Today’s Gospel is a gem of spiritual wisdom.  When the disciples asked Jesus:  “Who is the greatest in the Kingdom of heaven?”, our Lord placed a child in their midst and said: “Amen, I say to you, unless you turn and become like children, you will not enter the Kingdom of heaven.  Whoever humbles himself like this child is the greatest in the Kingdom of heaven.”  Is this not the greatness of Saint Therese, the Little Flower?  Her “little way of trust and love” was the way of spiritual childhood.  She abandoned herself like a child into God’s hands, with a trust that was inseparable from the strong and radical commitment of true love.  She lived the greatest love in the smallest things of daily life, thus bringing to fulfillment her vocation to be Love in the heart of the Church.  Therese died (at the age of 24) on the evening of September 30, 1897, saying the simple words, ‘My God, I love you!’ looking at the Crucifix she held tightly in her hands.
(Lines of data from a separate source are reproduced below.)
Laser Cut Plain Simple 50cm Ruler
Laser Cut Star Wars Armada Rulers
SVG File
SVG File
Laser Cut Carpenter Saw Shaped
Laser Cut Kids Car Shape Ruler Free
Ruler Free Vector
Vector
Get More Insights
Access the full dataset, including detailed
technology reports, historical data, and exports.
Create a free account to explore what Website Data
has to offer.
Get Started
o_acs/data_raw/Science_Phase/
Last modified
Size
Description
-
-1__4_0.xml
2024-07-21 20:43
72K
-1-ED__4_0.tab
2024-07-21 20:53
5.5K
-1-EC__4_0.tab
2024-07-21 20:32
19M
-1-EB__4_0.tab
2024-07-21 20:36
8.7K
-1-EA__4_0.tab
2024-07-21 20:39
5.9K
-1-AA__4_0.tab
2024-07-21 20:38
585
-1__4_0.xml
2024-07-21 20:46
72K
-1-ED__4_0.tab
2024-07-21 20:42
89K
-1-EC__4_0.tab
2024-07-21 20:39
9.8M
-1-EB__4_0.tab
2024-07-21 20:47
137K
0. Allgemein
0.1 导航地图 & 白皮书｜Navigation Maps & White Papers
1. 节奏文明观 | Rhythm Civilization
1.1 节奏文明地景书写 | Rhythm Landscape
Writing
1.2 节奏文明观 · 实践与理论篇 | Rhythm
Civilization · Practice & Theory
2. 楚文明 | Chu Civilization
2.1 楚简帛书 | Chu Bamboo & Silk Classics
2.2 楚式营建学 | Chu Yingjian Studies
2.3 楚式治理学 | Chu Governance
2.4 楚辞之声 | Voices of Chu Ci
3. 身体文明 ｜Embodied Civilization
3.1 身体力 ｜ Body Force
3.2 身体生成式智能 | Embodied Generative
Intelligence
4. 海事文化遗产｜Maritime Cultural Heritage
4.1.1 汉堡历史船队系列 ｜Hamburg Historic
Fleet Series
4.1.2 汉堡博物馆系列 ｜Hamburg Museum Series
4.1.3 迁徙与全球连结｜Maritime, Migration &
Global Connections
The center of our life and the life of every Catholic community is the Sacrament of Divine Love that we now celebrate, the Holy Eucharist.  “In her last Letter, on an image that represents the Child Jesus in the consecrated Host, Saint Therese wrote these simple words:  “I cannot fear a God who made himself so small for me!. . . I love him!  In fact, he is nothing but Love and Mercy!”  The Blessed Sacrament, the sacrament of charity, is Jesus’ gift of Himself to us, the sacrament that makes present his love for us to the end, the offering of his own Body and Blood.  My brothers and sisters, we draw our life from the Eucharist.  Truly blessed are those called to the supper of the Lamb!  May the Lord Jesus strengthen you and all who serve in the medical profession.  May you bear witness, like Saint Therese, the Little Flower, to the love of Christ, the love that urges us on in our journey to the Kingdom!